▶ **Aim of the task**:
Return the listing exactly. Keep no pictures.

▶ **Data**:
------------------------------------
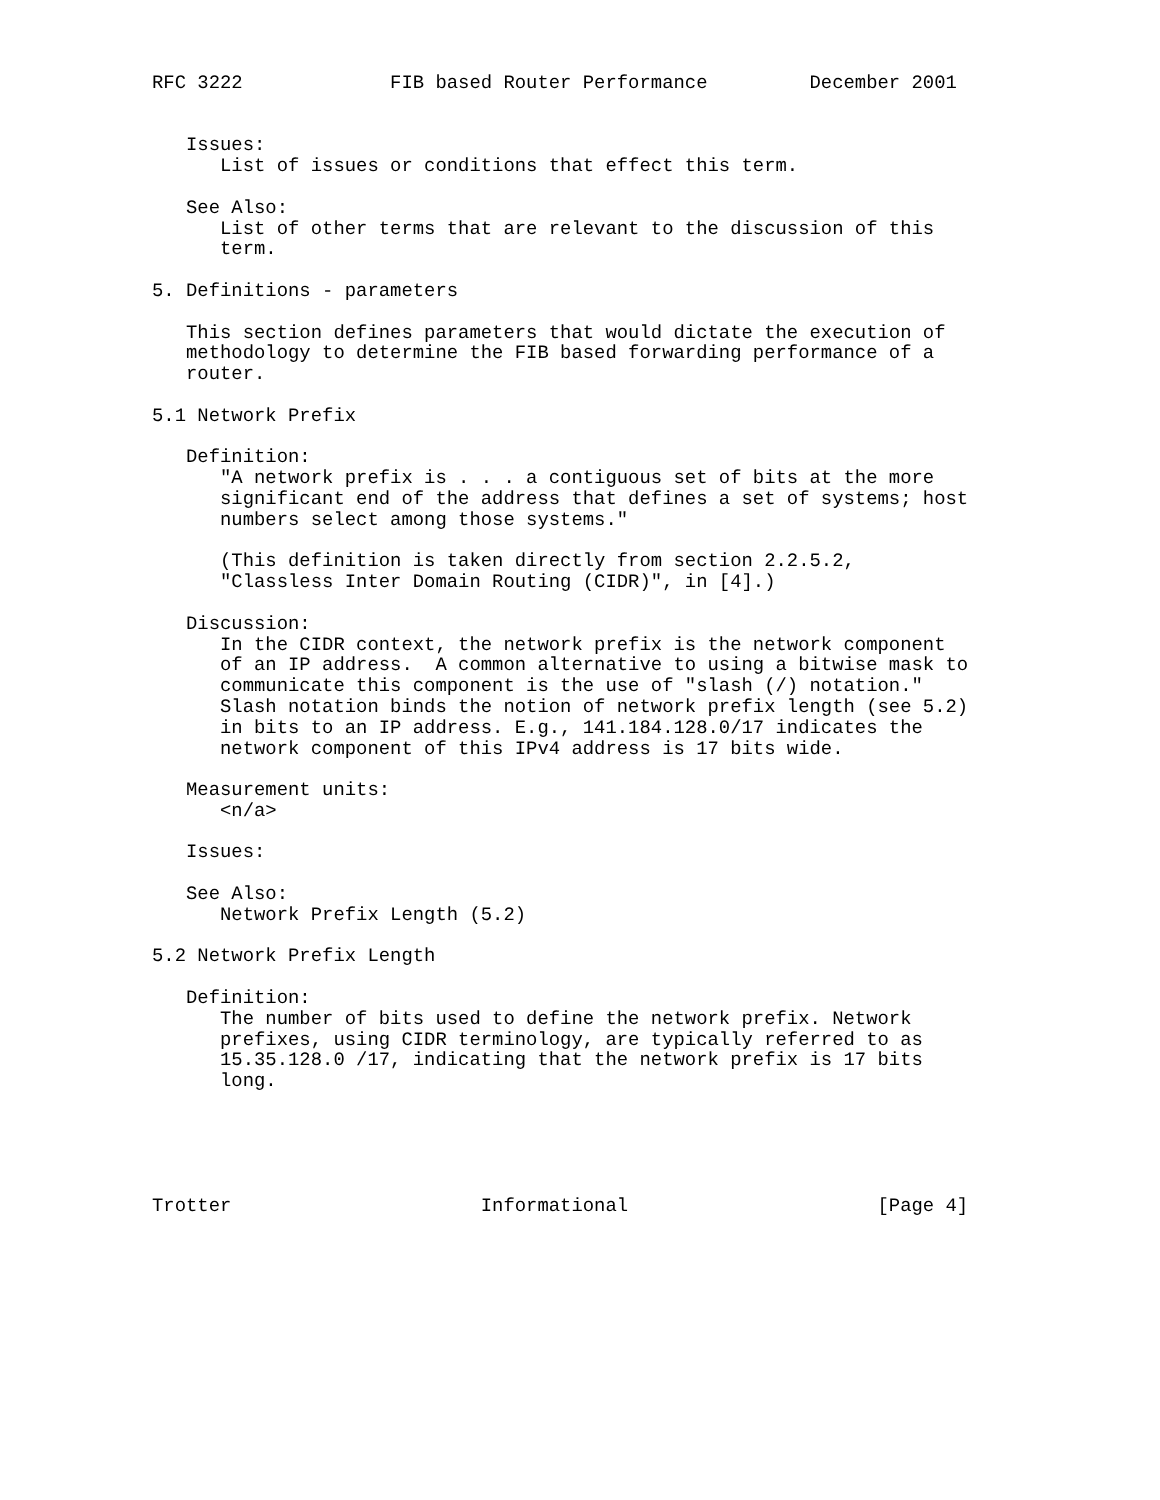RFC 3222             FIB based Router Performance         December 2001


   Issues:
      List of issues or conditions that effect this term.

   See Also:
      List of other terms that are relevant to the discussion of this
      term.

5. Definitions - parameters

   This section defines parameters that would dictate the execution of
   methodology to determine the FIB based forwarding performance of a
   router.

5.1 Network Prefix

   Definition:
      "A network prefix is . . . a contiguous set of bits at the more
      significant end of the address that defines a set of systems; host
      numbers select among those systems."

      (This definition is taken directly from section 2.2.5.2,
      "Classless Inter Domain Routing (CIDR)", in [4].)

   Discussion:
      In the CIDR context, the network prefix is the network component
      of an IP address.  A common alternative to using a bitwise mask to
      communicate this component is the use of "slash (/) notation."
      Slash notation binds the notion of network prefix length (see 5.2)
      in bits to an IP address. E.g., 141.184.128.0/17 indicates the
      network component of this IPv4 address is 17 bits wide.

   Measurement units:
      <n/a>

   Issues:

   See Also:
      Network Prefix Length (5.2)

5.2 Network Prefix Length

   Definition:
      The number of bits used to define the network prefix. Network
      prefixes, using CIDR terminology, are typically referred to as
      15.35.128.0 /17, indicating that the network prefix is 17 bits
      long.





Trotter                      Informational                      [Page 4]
------------------------------------
▶ **Output for this exercise**:
RFC 3222             FIB based Router Performance         December 2001


   Issues:
      List of issues or conditions that effect this term.

   See Also:
      List of other terms that are relevant to the discussion of this
      term.

5. Definitions - parameters

   This section defines parameters that would dictate the execution of
   methodology to determine the FIB based forwarding performance of a
   router.

5.1 Network Prefix

   Definition:
      "A network prefix is . . . a contiguous set of bits at the more
      significant end of the address that defines a set of systems; host
      numbers select among those systems."

      (This definition is taken directly from section 2.2.5.2,
      "Classless Inter Domain Routing (CIDR)", in [4].)

   Discussion:
      In the CIDR context, the network prefix is the network component
      of an IP address.  A common alternative to using a bitwise mask to
      communicate this component is the use of "slash (/) notation."
      Slash notation binds the notion of network prefix length (see 5.2)
      in bits to an IP address. E.g., 141.184.128.0/17 indicates the
      network component of this IPv4 address is 17 bits wide.

   Measurement units:
      <n/a>

   Issues:

   See Also:
      Network Prefix Length (5.2)

5.2 Network Prefix Length

   Definition:
      The number of bits used to define the network prefix. Network
      prefixes, using CIDR terminology, are typically referred to as
      15.35.128.0 /17, indicating that the network prefix is 17 bits
      long.





Trotter                      Informational                      [Page 4]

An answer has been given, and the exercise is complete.